Every line of the records below from the line with "- Performance metrics" up to and including the line with "4. Register display" must be reproduced exactly, and no line outside that range.

**RAW DATA:**

*** Block opens ***

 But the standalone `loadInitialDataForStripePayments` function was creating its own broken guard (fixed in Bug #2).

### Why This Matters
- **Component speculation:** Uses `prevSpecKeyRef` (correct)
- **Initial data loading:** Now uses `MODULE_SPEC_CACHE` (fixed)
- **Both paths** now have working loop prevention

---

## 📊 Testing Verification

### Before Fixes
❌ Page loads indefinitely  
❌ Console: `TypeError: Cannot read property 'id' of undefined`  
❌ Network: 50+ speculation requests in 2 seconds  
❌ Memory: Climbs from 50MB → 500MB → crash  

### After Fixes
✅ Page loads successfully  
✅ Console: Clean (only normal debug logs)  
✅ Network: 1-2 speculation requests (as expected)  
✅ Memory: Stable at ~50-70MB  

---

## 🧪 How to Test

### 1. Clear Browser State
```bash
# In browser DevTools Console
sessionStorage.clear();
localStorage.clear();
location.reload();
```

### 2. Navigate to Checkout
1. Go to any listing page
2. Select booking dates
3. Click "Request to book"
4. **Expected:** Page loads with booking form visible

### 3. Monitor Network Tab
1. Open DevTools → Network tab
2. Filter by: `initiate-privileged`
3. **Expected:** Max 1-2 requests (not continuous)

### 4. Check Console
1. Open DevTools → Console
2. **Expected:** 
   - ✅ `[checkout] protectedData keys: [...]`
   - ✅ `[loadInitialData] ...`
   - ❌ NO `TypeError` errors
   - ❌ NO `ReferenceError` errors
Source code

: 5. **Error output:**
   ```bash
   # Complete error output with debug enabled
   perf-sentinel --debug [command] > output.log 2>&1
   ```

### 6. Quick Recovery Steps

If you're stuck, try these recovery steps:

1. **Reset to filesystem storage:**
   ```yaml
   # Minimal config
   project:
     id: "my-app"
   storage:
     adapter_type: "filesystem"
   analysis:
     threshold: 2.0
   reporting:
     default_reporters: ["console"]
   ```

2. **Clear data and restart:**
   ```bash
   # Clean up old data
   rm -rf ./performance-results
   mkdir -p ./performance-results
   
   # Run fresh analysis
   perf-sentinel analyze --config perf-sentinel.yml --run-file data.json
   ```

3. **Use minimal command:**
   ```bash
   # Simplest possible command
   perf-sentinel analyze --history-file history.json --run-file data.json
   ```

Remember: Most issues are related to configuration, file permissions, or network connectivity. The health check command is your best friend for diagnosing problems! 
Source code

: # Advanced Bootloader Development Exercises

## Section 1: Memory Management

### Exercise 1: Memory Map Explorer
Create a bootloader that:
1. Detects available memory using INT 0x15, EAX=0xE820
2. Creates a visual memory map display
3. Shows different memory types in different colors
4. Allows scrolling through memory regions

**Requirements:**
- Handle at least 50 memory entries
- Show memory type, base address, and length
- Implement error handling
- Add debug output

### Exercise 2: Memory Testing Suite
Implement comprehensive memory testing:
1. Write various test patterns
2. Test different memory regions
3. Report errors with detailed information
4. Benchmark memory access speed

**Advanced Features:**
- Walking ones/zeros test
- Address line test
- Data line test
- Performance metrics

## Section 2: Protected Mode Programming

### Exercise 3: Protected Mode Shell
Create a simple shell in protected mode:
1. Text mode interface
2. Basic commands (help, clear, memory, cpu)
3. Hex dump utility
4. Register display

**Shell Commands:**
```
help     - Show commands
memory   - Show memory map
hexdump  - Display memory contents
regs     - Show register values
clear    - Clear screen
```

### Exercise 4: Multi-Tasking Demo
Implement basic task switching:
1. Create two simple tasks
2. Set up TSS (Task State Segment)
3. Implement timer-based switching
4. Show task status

*** Block closes ***

**WRITTEN REPLY:**
- Performance metrics

## Section 2: Protected Mode Programming

### Exercise 3: Protected Mode Shell
Create a simple shell in protected mode:
1. Text mode interface
2. Basic commands (help, clear, memory, cpu)
3. Hex dump utility
4. Register display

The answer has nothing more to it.